Fine-Grained Sentiment Analysis of Electric Vehicle User Reviews: A Bidirectional LSTM Approach to Capturing Emotional Intensity in Chinese Text
This work addresses the need for nuanced sentiment analysis in the electric vehicle industry to improve product design and charging infrastructure, but it is incremental as it applies an existing deep learning method to a specific domain.
This study tackled the problem of oversimplified sentiment analysis in electric vehicle user reviews by proposing a Bidirectional LSTM model that assigns fine-grained sentiment scores from 0 to 5, achieving significant improvements over traditional methods like SnowNLP across metrics such as Mean Squared Error, Mean Absolute Error, and Explained Variance Score.
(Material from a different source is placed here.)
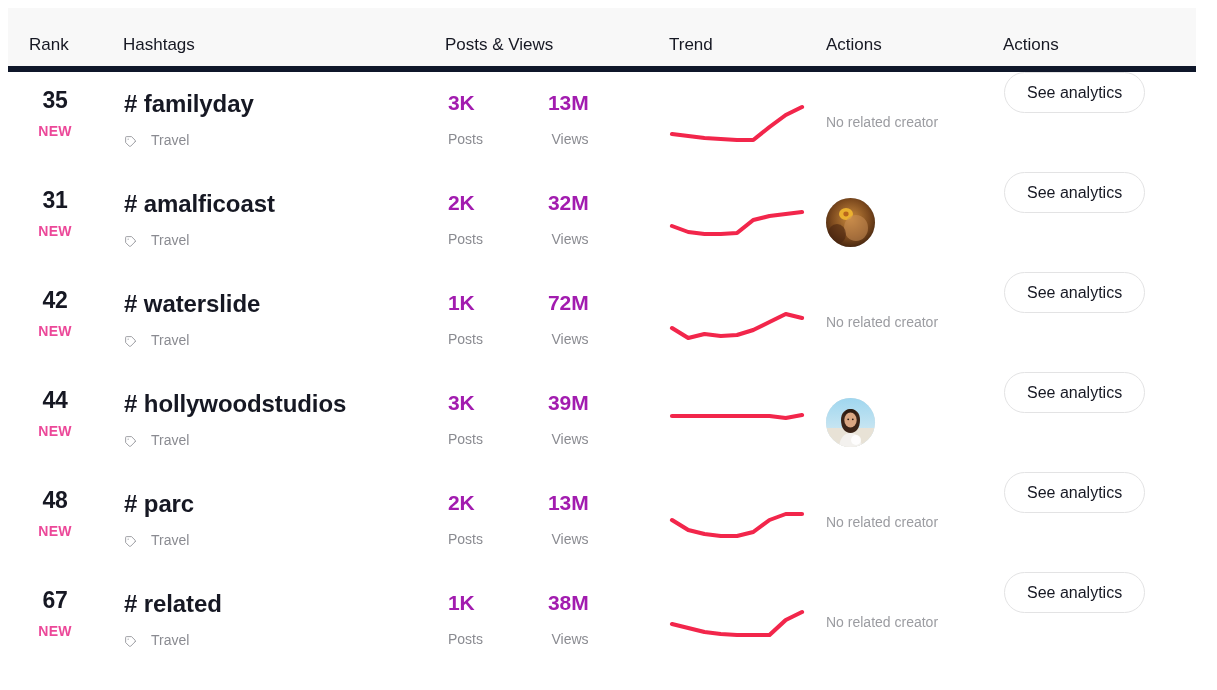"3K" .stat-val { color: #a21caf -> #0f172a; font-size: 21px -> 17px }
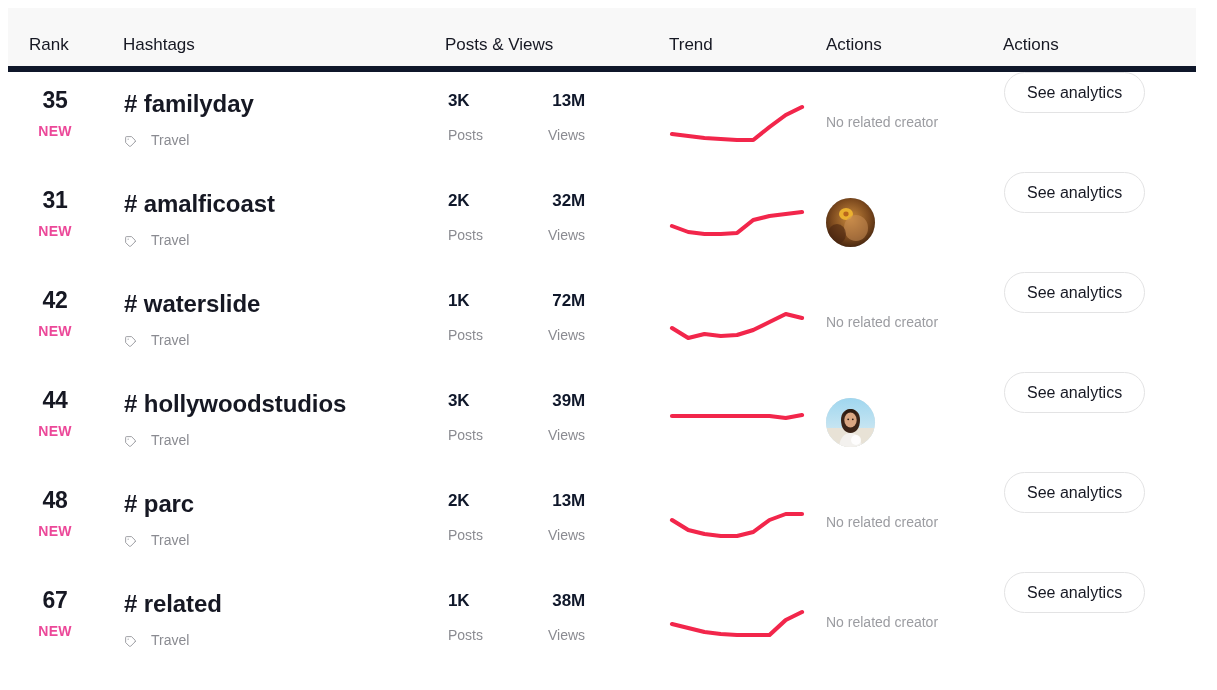"Travel" .tag-cat { gap: 14px -> 8px }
The rapid expansion of the electric vehicle (EV) industry has highlighted the importance of user feedback in improving product design and charging infrastructure. Traditional sentiment analysis methods often oversimplify the complexity of user emotions, limiting their effectiveness in capturing nuanced sentiments and emotional intensities. This study proposes a Bidirectional Long Short-Term Memory (Bi-LSTM) network-based sentiment scoring model to analyze user reviews of EV charging infrastructure. By assigning sentiment scores ranging from 0 to 5, the model provides a fine-grained understanding of emotional expression. Leveraging a dataset of 43,678 reviews from PC Auto, the study employs rigorous data cleaning and preprocessing, including tokenization and stop word removal, to optimize input for deep learning. The Bi-LSTM model demonstrates significant improvements over traditional approaches like SnowNLP across key evaluation metrics, including Mean Squared Error (MSE), Mean Absolute Error (MAE), and Explained Variance Score (EVS). These results highlight the model's superior capability to capture nuanced sentiment dynamics, offering valuable insights for targeted product and service enhancements in the EV ecosystem.